New Delhi, May 14 :
The Supreme Court has said a person could not be detained for a period beyond the provisions of law, more so when he is not facing trial as it would amount to taking away that person’s liberties.
The court noted that if a person is detained under the provisions of an act but is not facing trial, this “amounts to curtailment of his liberties and denial of civil rights. In such cases, whether continuous detention of such person is necessary or not, is to be assessed and reviewed from time to time,” said the apex court bench of Justice Ranjana Prakash Desai and Justice N.V. Ramana said in their judgment last week.
The court said while quashing the detention order issued by the Andhra Pradesh government sending one Narendra Chowdari to preventive detention for 12 months in one go under the Andhra Pradesh Prevention of Dangerous Activities of Bootleggers, Dacoits, Drug Offenders, Goondas, Immoral Traffic Offenders and Land Grabbers Act, 1986.
Section 3 of this act says a person could not be placed under preventive detention for a period not exceeding three months.
Chowdari was placed under detention Oct 5, 2013. He had 11 cases against him. The apex court order came on a petition by his wife Cherukuri Mani.
Setting aside his detention order, Justice Ramana, speaking for the bench, said: “Where the law prescribes a thing to be done in a particular manner following a particular procedure, it shall be done in the same manner following the provisions of law, without deviating from the prescribed procedure.
The court said: “When the provisions of Section 3 of the Act clearly mandated the authorities to pass an order of detention at one time for a period not exceeding three months only, the government order in the present case, directing detention of the husband of the appellant for a period of 12 months at a stretch is a clear violation of the prescribed manner and contrary to the provisions of law.”
The government, the court said “cannot direct or extend the period of detention up to the maximum period of 12 months, in one stroke, ignoring the cautious legislative intention that even the order of extension of detention must not exceed three months at any one time.”
Saying the government or competent authorities should not ignore the underlying principles while passing orders of detention or extending it from time to time, the court said: “Passing a detention order for a period of 12 months at a stretch, without proper review, is deterrent to the rights of the détenu.”
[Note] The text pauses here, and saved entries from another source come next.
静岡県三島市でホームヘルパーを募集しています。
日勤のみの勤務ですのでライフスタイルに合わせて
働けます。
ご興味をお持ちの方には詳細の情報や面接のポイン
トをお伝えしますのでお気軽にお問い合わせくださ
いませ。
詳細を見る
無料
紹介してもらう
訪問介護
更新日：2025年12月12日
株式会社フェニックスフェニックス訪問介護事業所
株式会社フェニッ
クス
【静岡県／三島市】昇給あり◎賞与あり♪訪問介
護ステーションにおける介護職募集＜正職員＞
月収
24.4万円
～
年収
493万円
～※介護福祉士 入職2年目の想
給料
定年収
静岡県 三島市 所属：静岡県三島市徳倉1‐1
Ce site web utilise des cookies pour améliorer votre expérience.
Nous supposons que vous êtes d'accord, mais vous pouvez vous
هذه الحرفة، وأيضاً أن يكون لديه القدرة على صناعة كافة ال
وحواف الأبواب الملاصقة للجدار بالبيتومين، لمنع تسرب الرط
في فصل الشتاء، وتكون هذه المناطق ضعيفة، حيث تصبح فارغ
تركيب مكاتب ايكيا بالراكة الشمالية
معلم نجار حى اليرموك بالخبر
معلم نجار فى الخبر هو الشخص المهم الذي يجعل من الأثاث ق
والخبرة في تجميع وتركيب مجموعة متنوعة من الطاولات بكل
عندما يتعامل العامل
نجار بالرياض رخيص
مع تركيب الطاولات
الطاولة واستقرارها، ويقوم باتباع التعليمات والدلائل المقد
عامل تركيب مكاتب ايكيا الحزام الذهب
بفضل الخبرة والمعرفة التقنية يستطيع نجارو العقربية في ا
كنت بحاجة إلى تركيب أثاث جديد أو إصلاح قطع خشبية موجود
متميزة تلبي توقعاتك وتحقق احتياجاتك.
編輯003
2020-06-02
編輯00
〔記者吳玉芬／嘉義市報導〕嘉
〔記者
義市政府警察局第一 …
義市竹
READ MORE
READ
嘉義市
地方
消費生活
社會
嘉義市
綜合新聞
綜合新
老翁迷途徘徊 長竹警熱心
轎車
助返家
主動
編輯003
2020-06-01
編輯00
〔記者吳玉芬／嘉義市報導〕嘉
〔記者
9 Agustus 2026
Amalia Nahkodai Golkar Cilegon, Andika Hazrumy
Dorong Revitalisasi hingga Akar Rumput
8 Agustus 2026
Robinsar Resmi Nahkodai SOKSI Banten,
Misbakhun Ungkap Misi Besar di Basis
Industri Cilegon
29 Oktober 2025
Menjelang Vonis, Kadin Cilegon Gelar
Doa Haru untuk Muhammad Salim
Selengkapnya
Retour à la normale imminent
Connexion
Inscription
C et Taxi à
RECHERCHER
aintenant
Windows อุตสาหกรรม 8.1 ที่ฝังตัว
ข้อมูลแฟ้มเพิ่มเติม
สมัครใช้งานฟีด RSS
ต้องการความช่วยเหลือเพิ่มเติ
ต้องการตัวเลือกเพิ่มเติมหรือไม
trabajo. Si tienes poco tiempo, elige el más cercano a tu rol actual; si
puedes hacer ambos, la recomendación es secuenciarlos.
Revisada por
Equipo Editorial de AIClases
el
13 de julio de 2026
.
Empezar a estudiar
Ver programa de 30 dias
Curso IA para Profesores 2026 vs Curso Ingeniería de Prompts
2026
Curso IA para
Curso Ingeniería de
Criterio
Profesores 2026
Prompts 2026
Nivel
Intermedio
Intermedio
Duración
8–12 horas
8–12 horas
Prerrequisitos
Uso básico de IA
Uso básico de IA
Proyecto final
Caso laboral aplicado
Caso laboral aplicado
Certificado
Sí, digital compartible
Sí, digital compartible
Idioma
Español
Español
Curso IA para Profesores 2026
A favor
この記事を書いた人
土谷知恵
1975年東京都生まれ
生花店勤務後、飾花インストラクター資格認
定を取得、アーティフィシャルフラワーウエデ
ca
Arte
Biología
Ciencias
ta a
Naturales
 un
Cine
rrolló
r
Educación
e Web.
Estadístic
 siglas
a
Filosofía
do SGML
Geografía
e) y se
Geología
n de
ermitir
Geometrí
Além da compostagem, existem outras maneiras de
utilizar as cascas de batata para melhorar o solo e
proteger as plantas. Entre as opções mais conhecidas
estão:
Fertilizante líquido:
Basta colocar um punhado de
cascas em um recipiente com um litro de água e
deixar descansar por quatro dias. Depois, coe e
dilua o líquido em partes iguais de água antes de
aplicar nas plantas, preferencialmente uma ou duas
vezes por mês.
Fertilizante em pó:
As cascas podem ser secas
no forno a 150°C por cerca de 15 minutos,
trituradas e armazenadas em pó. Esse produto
Holding the government alone was conferred with the power to extend the period, beyond three months and each extension could not be more than three months, at a time, the court said “if the government intends to detain an individual under the Act for the maximum period of 12 months, there must be an initial order of detention for a period of three months, and at least, three orders of extension for a period not exceeding three months each.”
It said the “legislature has specifically provided the mechanism ‘Advisory Board’ to review the detention of a person”.
Holding the government order sending Chowdari to 12 months’ detention straightway could not be sustained in law, the court rejected the Andhra Pradesh government plea for adjournment beyond the court’s summer vacation, saying détenu has already undergone seven months’ detention and that too without any review.
Noting the high court dismissed the plea of Chowdari’s wife with a “cryptic order”, the court said: “In our considered view, when habeas corpus writ petition is filed, even though the petitioner has not properly framed the petition and not sought appropriate relief, it is expected from the court to at least go into the issue and decide on merits.”
“Normally, in such matters where liberty of a person is at stake, the courts would take a liberal approach in the procedural aspects. But unfortunately in the instant case, the high court has dismissed the writ petition at the threshold itself,” the court said in its judgment.